To run the game, you iterate through all active timelines and perform one frame's worth of actions from each of them in lockstep. No need for parallel processing.
I have played this game before. I don't necessarily think parallel processing is the way to go. You have shared objects in the game (levers, boxes, elevators, etc) that will need to be shared between processes, possibly with every delta, thereby reducing the effectiveness of the parallelism.
I would personally just keep a list of actions, then for each subsequent iteration start interleaving them together. For example, if the list is in the format of <[iteration.action]> then the 3rd time thru would execute actions 1.1, 2.1, 3.1, 1.2, 2.2, 3.3, etc.
After briefly glossing over the description, I think you have the right idea, I would have a state object that holds the state data, and place this into a linked list...I don't think you need parallel threads...

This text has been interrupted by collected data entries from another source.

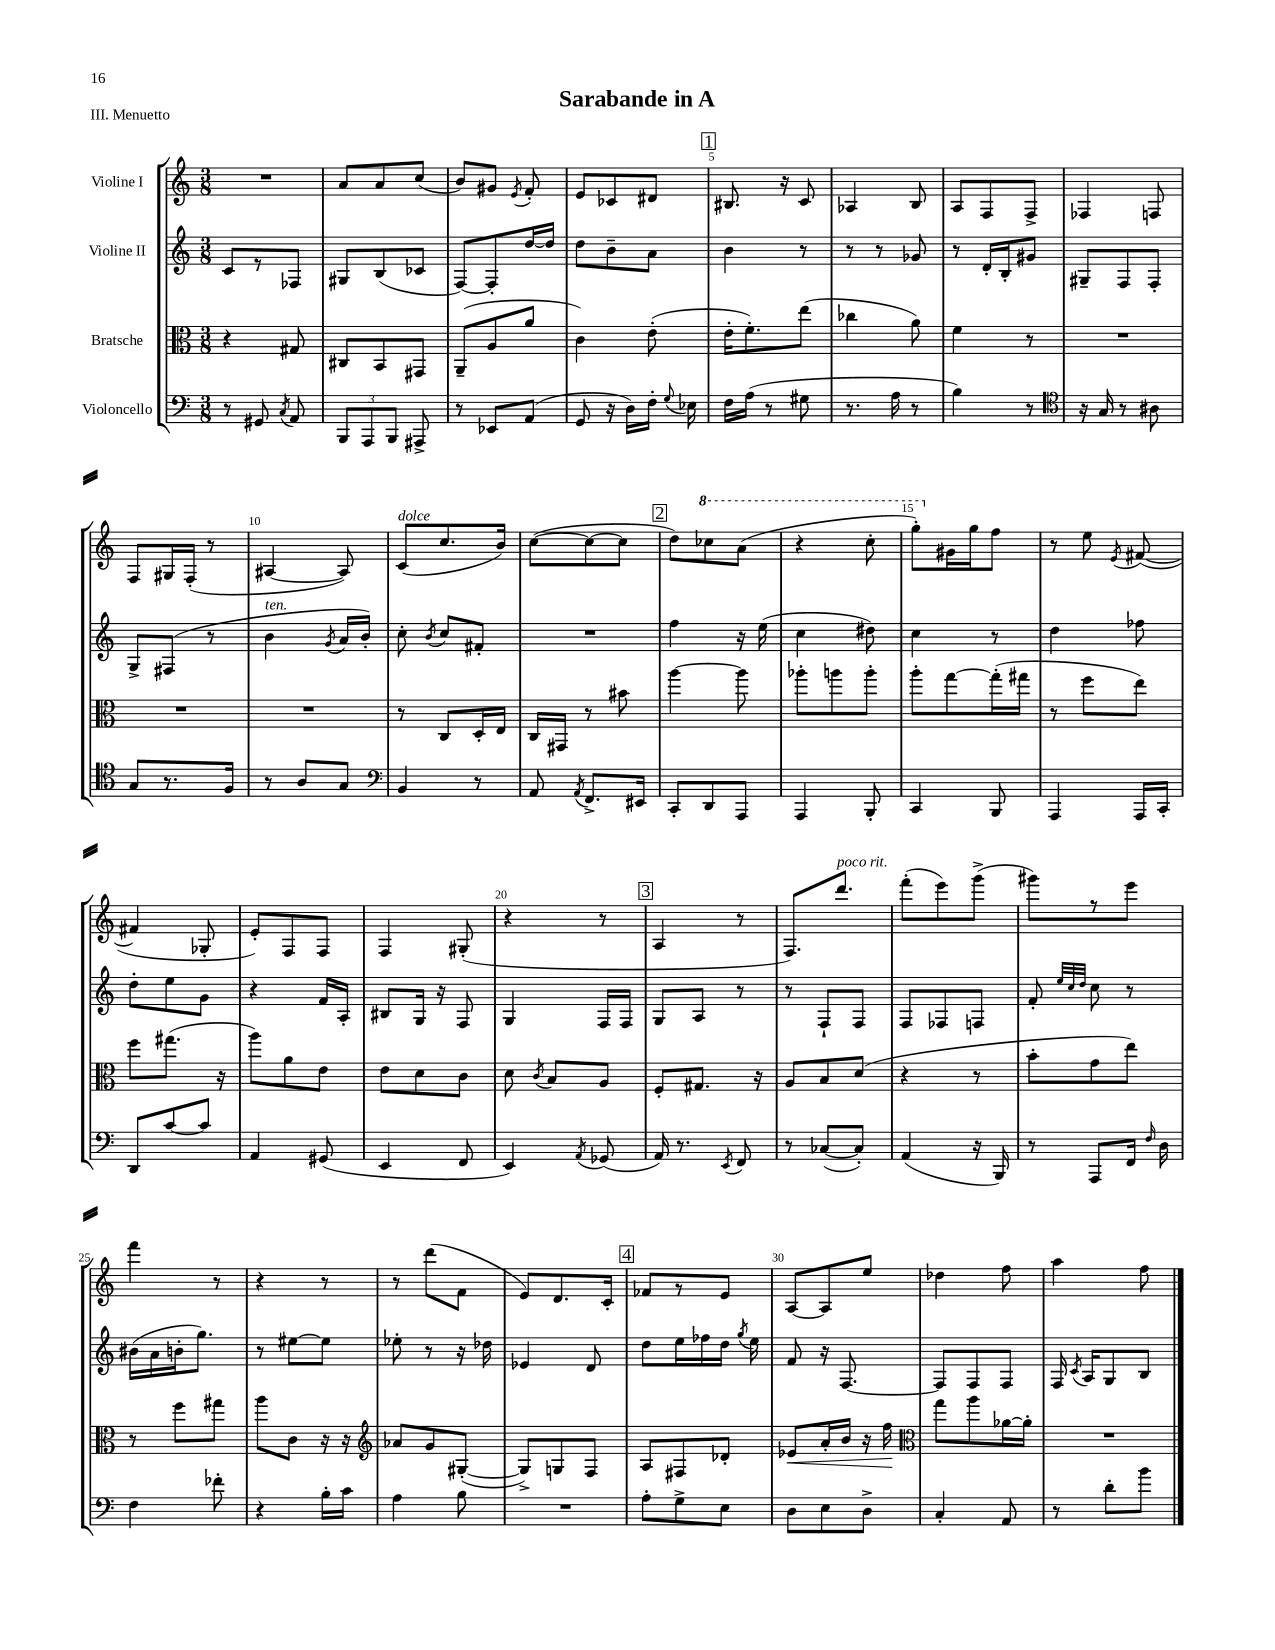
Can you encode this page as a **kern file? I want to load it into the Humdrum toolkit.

**kern	**kern	**dynam	**kern	**kern
*part4	*part3	*part3	*part2	*part1
*staff4	*staff3	*staff3	*staff2	*staff1
*I"Violoncello	*I"Bratsche	*	*I"Violine II	*I"Violine I
*clefF4	*clefC3	*	*clefG2	*clefG2
*k[]	*k[]	*	*k[]	*k[]
*M3/8	*M3/8	*	*M3/8	*M3/8
=1	=1	=1	=1	=1
8r	4r	.	8c/L	4.r
8GG#X/	.	.	8r	.
8qC/	.	.	.	.
8AA/	8G#X/	.	8F-X/J	.
=2	=2	=2	=2	=2
12BBB/L	8C#X/L	.	8G#X/L	8a/L
12AAA/	.	.	.	.
.	8BB/	.	(8B/	8a/
12BBB/J	.	.	.	.
8AAA#X^/	8GG#X/J	.	8c-X/J	(8cc/J
=3	=3	=3	=3	=3
8r	(8AA~/L	.	[8F/L)	8b/L)
8EE-X/L	8A/	.	8F'/]	8g#X/J
.	.	.	.	8qe/
(8AA/J	8a/J	.	[16dd/L	8f'/
.	.	.	16dd/JJ]	.
=4	=4	=4	=4	=4
8GG/	4c\)	.	8dd\L	8e/L
16r	.	.	8b~\	8c-X/
16D\LL)	.	.	.	.
16F'\JJ	(8e'\	.	8a\J	8d#X/J
8qqG/	.	.	.	.
16E-X\	.	.	.	.
!!LO:REH:place=s1:t=1
=5	=5	=5	=5	=5
16F\LL	16e'\KL	.	4b\	8.B#X/
(16A\JJ	8.f'\)	.	.	.
8r	.	.	.	.
.	.	.	.	16r
8G#X\	(8ee\J	.	8r	8c/
=6	=6	=6	=6	=6
8.r	4cc-X\	.	8r	4A-X/
.	.	.	8r	.
16A\	.	.	.	.
8r	8a\)	.	8g-X/	8B/
=7	=7	=7	=7	=7
4B\)	4f\	.	8r	8A/L
.	.	.	16d'/LL	8F/
.	.	.	16B'/J	.
8r	8r	.	8g#X/J	8F^/J
=8	=8	=8	=8	=8
*clefC4	*	*	*	*
16r	4.r	.	8G#X~/L	4F-X/
16G/	.	.	.	.
8r	.	.	8F/	.
8A#X\	.	.	8F'/J	8Fn/
!!LO:LB:g=z
=9	=9	=9	=9	=9
8G/L	4.r	.	8G^/L	8F/L
8.r	.	.	(8F#X/J	16G#X/L
.	.	.	.	(16F'/JJ
.	.	.	8r	8r
16F/Jk	.	.	.	.
=10	=10	=10	=10	=10
!	!	!	!LO:TX:a:i:t=ten.	!
8r	4.r	.	4b\	[4A#X/
8A/L	.	.	.	.
.	.	.	8qg/	.
8G/J	.	.	16a/LL	8A#/])
.	.	.	16b'/JJ)	.
=11	=11	=11	=11	=11
*clefF4	*	*	*	*
!	!	!	!	!LO:TX:a:i:t=dolce
4BB/	8r	.	8cc'\	(8c/L
.	.	.	8qb/	.
.	8C/L	.	8cc/L	8.cc/
8r	16D'/L	.	8f#X'/J	.
.	16E/JJ	.	.	16b/Jk)
=12	=12	=12	=12	=12
8AA/	16C/LL	.	4.r	([8cc\L
.	16GG#X/JJ	.	.	.
8qAA/	.	.	.	.
8.FF^/L	8r	.	.	8cc\_
.	8b#X\	.	.	8cc\J]
16EE#X/Jk	.	.	.	.
!!LO:REH:place=s1:t=2
=13	=13	=13	=13	=13
8CC'/L	[4aa\	.	4ff\	8dd\L)
*	*	*	*	*8va
8DD/	.	.	.	8ccc-X\
8AAA/J	8aa\]	.	16r	(8aa\J
.	.	.	(16ee\	.
=14	=14	=14	=14	=14
4AAA/	8aa-X'\L	.	4cc\	4r
.	8aan\	.	.	.
8BBB'/	8aa'\J	.	8dd#X\)	8ccc'\
=15	=15	=15	=15	=15
4CC/	8aa'\L	.	4cc\	8ggg'\L)
*	*	*	*	*X8va
.	[8gg\	.	.	16g#X\L
.	.	.	.	16gg\J
8BBB/	(16gg'\L]	.	8r	8ff\J
.	16gg#X\JJ	.	.	.
=16	=16	=16	=16	=16
4AAA/	8r	.	4dd\	8r
.	8ff\L	.	.	8ee\
.	.	.	.	8qe/
16AAA/LL	8ee\J)	.	8ff-X\	([8f#X/
16CC'/JJ	.	.	.	.
!!LO:LB:g=z
=17	=17	=17	=17	=17
8DD/L	8ff\L	.	8dd'\L	4f#X/]
[8c/	(8.gg#X\J	.	8ee\	.
8c/J]	.	.	8g\J	8G-X'/
.	16r	.	.	.
=18	=18	=18	=18	=18
4AA/	8aa\L)	.	4r	8e'/L)
.	8a\	.	.	8F/
(8GG#X/	8e\J	.	16f/LL	8F/J
.	.	.	16A'/JJ	.
=19	=19	=19	=19	=19
4EE/	8e\L	.	8B#X/L	4F/
.	8d\	.	16G/Jk	.
.	.	.	16r	.
8FF/	8c\J	.	8F/	(8G#X'/
=20	=20	=20	=20	=20
4EE/)	8d\	.	4G/	4r
.	8qc/	.	.	.
.	8B/L	.	.	.
8qAA/	.	.	.	.
(8GG-X/	8A/J	.	16F/LL	8r
.	.	.	16F/JJ	.
!!LO:REH:place=s1:t=3
=21	=21	=21	=21	=21
16AA/)	8F'/L	.	8G/L	4A/
8.r	.	.	.	.
.	8.G#X/J	.	8A/J	.
8qEE/	.	.	.	.
8FF/	.	.	8r	8r
.	16r	.	.	.
=22	=22	=22	=22	=22
8r	8A/L	.	8r	8.F/L)
([8C-X/L	8B/	.	8F`/L	.
!	!	!	!	!LO:TX:a:i:t=poco rit.
.	.	.	.	8.ddd/J
8C-'/J])	(8d/J	.	8F/J	.
=23	=23	=23	=23	=23
(4AA/	4r	.	8F/L	(8fff'\L
.	.	.	8F-X/	8eee\)
16r	8r	.	8Fn/J	(8ggg^\J
16BBB/)	.	.	.	.
=24	=24	=24	=24	=24
8r	8b'\L	.	8f'/	8ggg#X\L)
.	.	.	32qqee/LLL	.
.	.	.	32qqcc/	.
.	.	.	32qqdd/JJJ	.
8AAA/L	8g\	.	8cc\	8r
16FF/Jk	8ee\J)	.	8r	8eee\J
16qqF/	.	.	.	.
16D\	.	.	.	.
!!LO:LB:g=z
=25	=25	=25	=25	=25
4F\	8r	.	(16b#X\LL	4fff\
.	.	.	16a\	.
.	8ff\L	.	16bn'\J	.
.	.	.	8.gg\J)	.
8f-X'\	8gg#X\J	.	.	8r
=26	=26	=26	=26	=26
4r	8aa\L	.	8r	4r
.	8c\J	.	[8ee#X\L	.
16B'\LL	16r	.	8ee#\J]	8r
16c\JJ	16r	.	.	.
=27	=27	=27	=27	=27
*	*clefG2	*	*	*
4A\	8a-X/L	.	8ee-X'\	8r
.	8g/	.	8r	(8ddd\L
8B\	([8G#X'/J	.	16r	8f\J
.	.	.	16dd-X\	.
=28	=28	=28	=28	=28
4.r	8G#^/L])	.	4e-X/	8e/L)
.	8Gn/	.	.	8.d/
.	8F/J	.	8d/	.
.	.	.	.	16c'/Jk
!!LO:REH:place=s1:t=4
=29	=29	=29	=29	=29
8A'\L	8A/L	.	8dd\L	8f-X/L
8G^\	8F#X/	.	16ee\L	8r
.	.	.	16ff-X\	.
8E\J	8d-X'/J	.	16dd\JJ	8e/J
.	.	.	8qgg/	.
.	.	.	16ee\	.
=30	=30	=30	=30	=30
!	!	!LO:HP:b	!	!
8D\L	8e-X/L	<	8f/	[8A/L
8E\	16a'/L	.	16r	8A/]
.	16b/JJ	.	[8.F/	.
8D^\J	16r	.	.	8ee/J
.	16ff\	.	.	.
.	.	[	.	.
=31	=31	=31	=31	=31
*	*clefC3	*	*	*
4C'/	8gg\L	.	8F/L]	4dd-X\
.	8aa\	.	8F/	.
8AA/	[16a-X\L	.	8F/J	8ff\
.	16a-'\JJ]	.	.	.
=32	=32	=32	=32	=32
8r	4.r	.	16F/	4aa\
.	.	.	8qc/	.
.	.	.	16A/KL	.
8d'\L	.	.	8G/	.
8b\J	.	.	8B/J	8ff\
==	==	==	==	==
*-	*-	*-	*-	*-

as far as the graphics API, I have only used opengl, and can say that it is pretty powerful and has a good C / C++ API, opengl would also be more cross platform as you can use the messa library on *Nix computers.
A very interesting game idea. I think you are right that parrellel computing would be benefical to this design, but no more then any other high resource program.
The question is a bit ambigous. I see that you are going to write this in C++ but what OS are you coding it for? Do you intend on it being cross platform and what kind of graphics would you like, ie 3D, 2D, high end, web based.
So basically we need a lot more information.
Parallel processing isn't the answer. You should simply "record" the players actions then play them back for the "previous actions"
So you create a vector (singly linked list) of vectors that holds the actions. Simply store the frame number that the action was taken (or the delta) and complete that action on the "dummy bot" that represents the player during that particular instance. You simply loop through the states and trigger them one after another.
You get a side effect of easily "breaking" the game when a state paradox happens simply because the next action fails.
Unless you're desperate to use C++ for your own education, you should definitely look at XNA for your game & graphics framework (it uses C#). It's completely free, it does a lot of things for you, and soon you'll be able to sell your game on Xbox Live.
To answer your main question, nothing that you can already do in Flash would ever need to use more than one thread. Just store a list of positions in an array and loop through with a different offset for each robot.